Dr Google doesn’t mind me asking if there is an alternative treatment to antibiotics for my self-diagnosed urine infection, or if my sore head really is a brain tumour.
And Dr Google usually reassures me that, while I may feel pretty ropey, it is likely the bottle of Pinot Noir I drank last night that is making me feel hellish rather than impending death.
I know that as I get older, and bits start to fall off, I will probably need to venture into my GP’s surgery more often, but until then I am happy with an annual blood test from a cheery practice nurse, and a phone consultation with a GP only when absolutely necessary.
Which is just as well, as I am a patient in one of Lothians’ biggest GP practices where phone consultations are standard practice.
Indeed, until my practice merged with the one next door, it was almost impossible to get to speak to a GP, never mind ask her the Chief Medical Officer’s five questions.
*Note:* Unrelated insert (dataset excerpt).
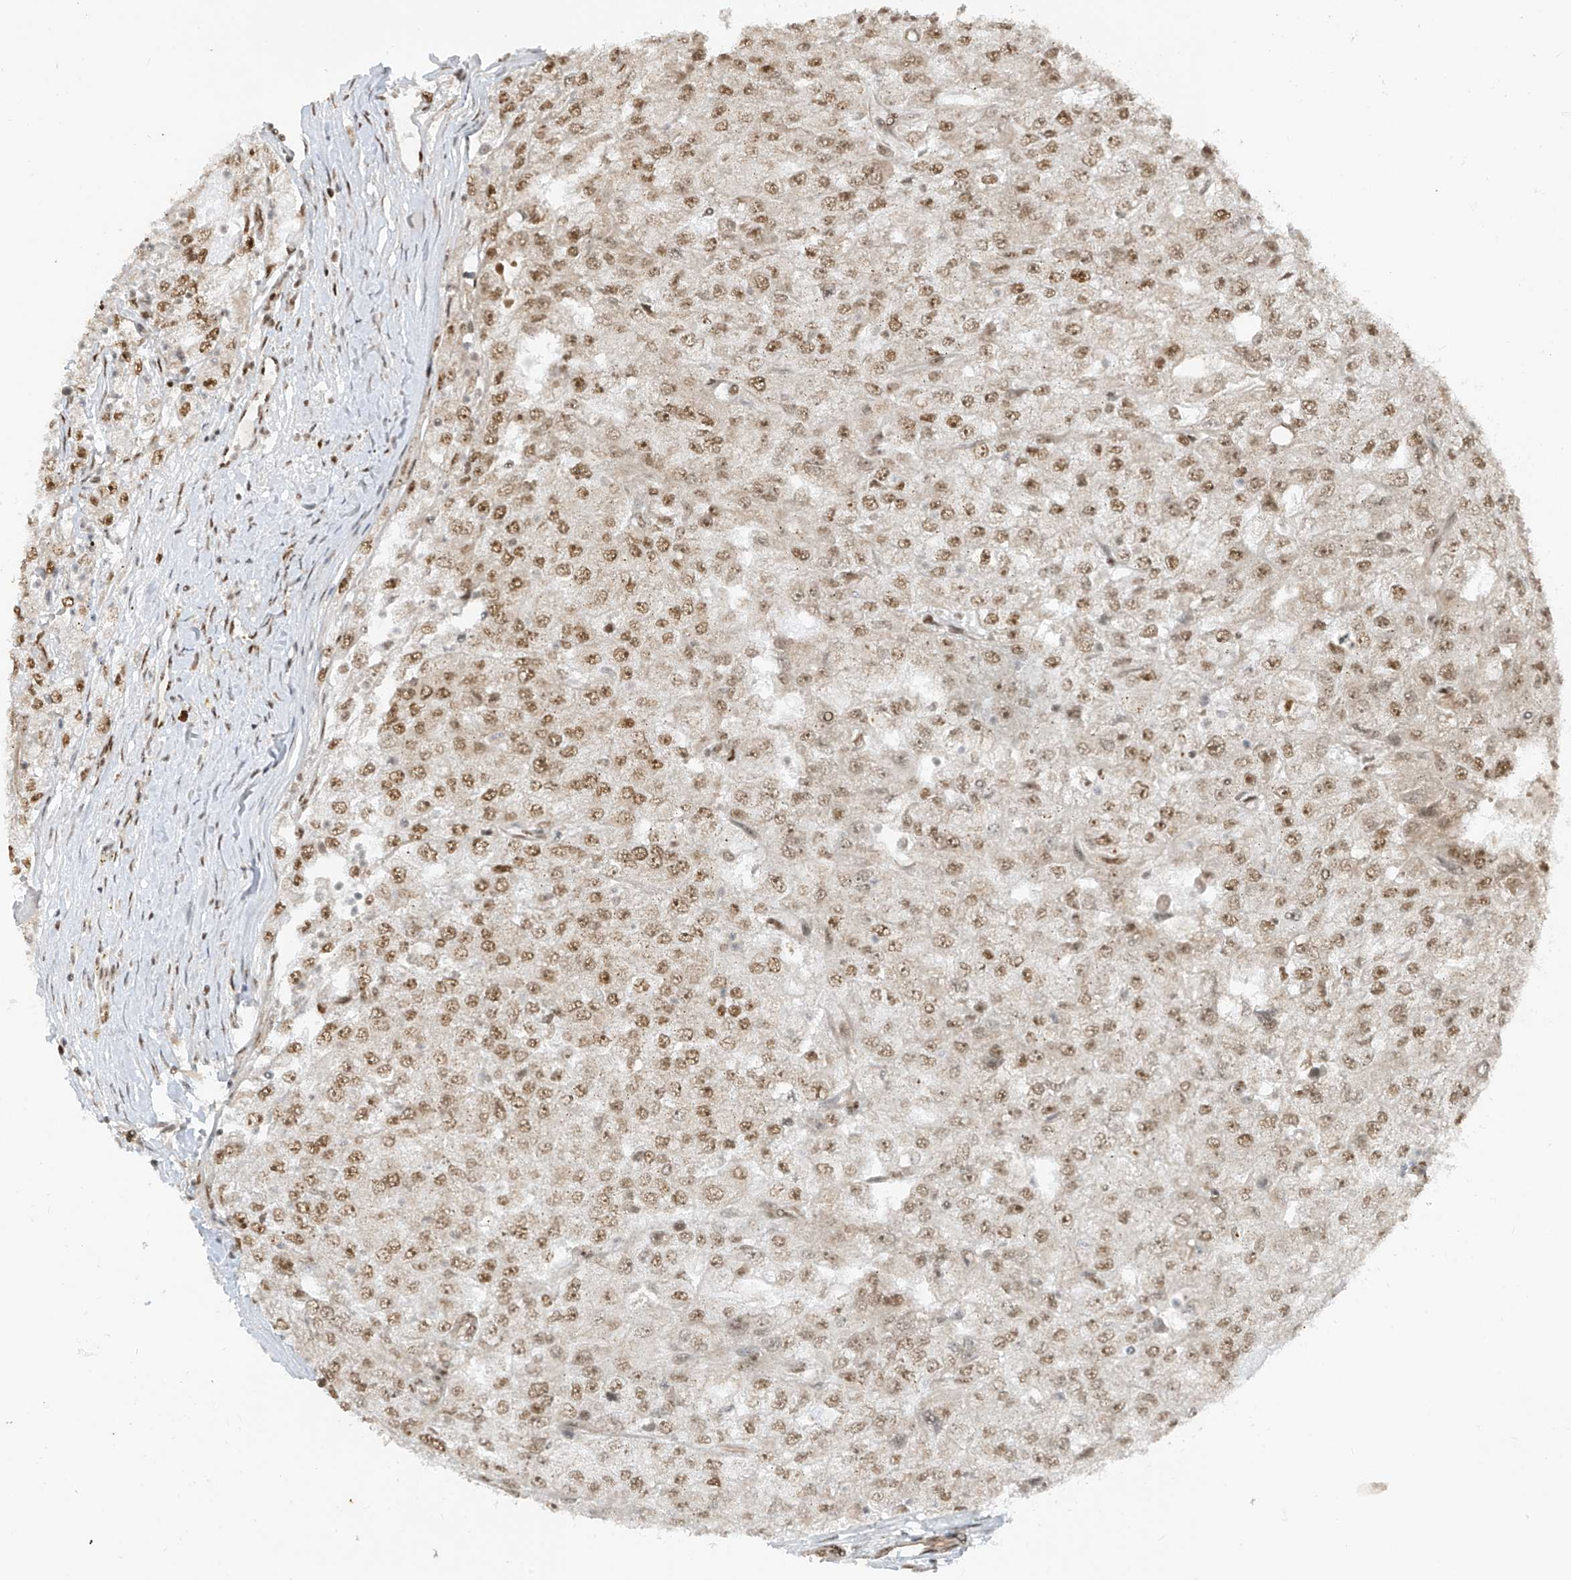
{"staining": {"intensity": "moderate", "quantity": ">75%", "location": "nuclear"}, "tissue": "renal cancer", "cell_type": "Tumor cells", "image_type": "cancer", "snomed": [{"axis": "morphology", "description": "Adenocarcinoma, NOS"}, {"axis": "topography", "description": "Kidney"}], "caption": "Human adenocarcinoma (renal) stained with a protein marker shows moderate staining in tumor cells.", "gene": "ARHGEF3", "patient": {"sex": "female", "age": 54}}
The crisis was caused by a failure to recruit enough experienced GPs to run the practice, forcing the East Lothian Health and Social Care Partnership to take it over for a spell, before it merged with its neighbouring practice a few months ago.
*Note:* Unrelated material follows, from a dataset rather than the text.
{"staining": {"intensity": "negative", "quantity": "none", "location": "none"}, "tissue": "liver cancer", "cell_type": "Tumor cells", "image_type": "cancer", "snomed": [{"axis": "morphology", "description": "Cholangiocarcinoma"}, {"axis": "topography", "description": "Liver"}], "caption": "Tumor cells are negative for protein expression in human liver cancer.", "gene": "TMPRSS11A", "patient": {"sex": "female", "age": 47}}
And it’s not just Musselburgh that is facing a primary care nightmare.
A recent report exposed that there are 99 GP practices across Scotland which have been forced to impose restrictions on new patients, and more than half of them – 51 – are in the Lothians.
We are facing a primary care catastrophe, with a growing number of GPs leaving the NHS through early retirement or joining lucrative private practices.
Many prefer to work part-time so that they can enjoy a balanced home and work life, and fewer newly qualified doctors want to join general practice, preferring the cut and thrust of hospitals.
This has led the Royal College of Practitioners to forecast a shortage of 856 GPs by 2021 – only three years away.
Perhaps Dr Calderwood’s time would be better spent asking the Health Secretary Shona Robison one straightforward question, rather than dreaming up five for patients.
May I suggest something like this: “What are your government’s short and long-term plans to meet the crisis in primary care caused by the well-documented shortage of GPs?”
We would all love to hear Ms Robison’s answer.